ABOUT THIS EXERCISE:
Reproduce the entries that follow precisely, setting aside any images.

─── DATA SUPPLIED ───

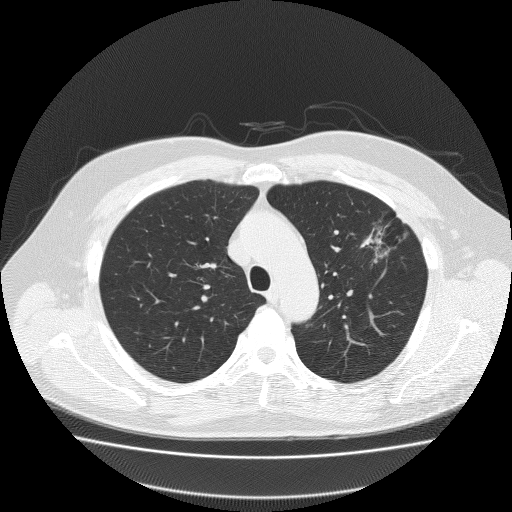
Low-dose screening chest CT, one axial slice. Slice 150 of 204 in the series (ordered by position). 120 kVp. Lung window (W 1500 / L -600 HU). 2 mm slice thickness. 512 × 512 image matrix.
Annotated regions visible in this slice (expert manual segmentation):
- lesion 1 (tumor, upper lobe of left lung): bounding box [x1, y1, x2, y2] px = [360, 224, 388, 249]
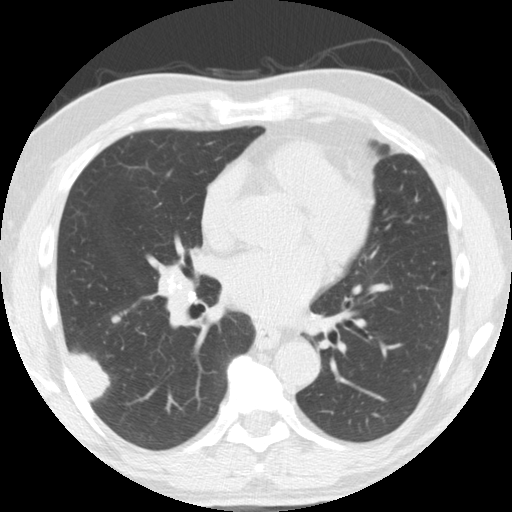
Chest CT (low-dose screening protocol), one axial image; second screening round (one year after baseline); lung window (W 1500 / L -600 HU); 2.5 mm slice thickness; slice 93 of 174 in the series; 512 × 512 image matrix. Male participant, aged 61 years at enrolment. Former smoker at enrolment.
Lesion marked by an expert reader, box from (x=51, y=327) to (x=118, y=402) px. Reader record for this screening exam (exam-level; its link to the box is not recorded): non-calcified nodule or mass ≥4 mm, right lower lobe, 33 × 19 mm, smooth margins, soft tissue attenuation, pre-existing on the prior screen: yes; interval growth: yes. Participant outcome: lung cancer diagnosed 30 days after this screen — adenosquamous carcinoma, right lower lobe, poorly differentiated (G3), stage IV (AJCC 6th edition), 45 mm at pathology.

───

REPLY TO THE TASK:
Low-dose screening chest CT, one axial slice. Slice 150 of 204 in the series (ordered by position). 120 kVp. Lung window (W 1500 / L -600 HU). 2 mm slice thickness. 512 × 512 image matrix.
Annotated regions visible in this slice (expert manual segmentation):
- lesion 1 (tumor, upper lobe of left lung): bounding box [x1, y1, x2, y2] px = [360, 224, 388, 249]
Chest CT (low-dose screening protocol), one axial image; second screening round (one year after baseline); lung window (W 1500 / L -600 HU); 2.5 mm slice thickness; slice 93 of 174 in the series; 512 × 512 image matrix. Male participant, aged 61 years at enrolment. Former smoker at enrolment.
Lesion marked by an expert reader, box from (x=51, y=327) to (x=118, y=402) px. Reader record for this screening exam (exam-level; its link to the box is not recorded): non-calcified nodule or mass ≥4 mm, right lower lobe, 33 × 19 mm, smooth margins, soft tissue attenuation, pre-existing on the prior screen: yes; interval growth: yes. Participant outcome: lung cancer diagnosed 30 days after this screen — adenosquamous carcinoma, right lower lobe, poorly differentiated (G3), stage IV (AJCC 6th edition), 45 mm at pathology.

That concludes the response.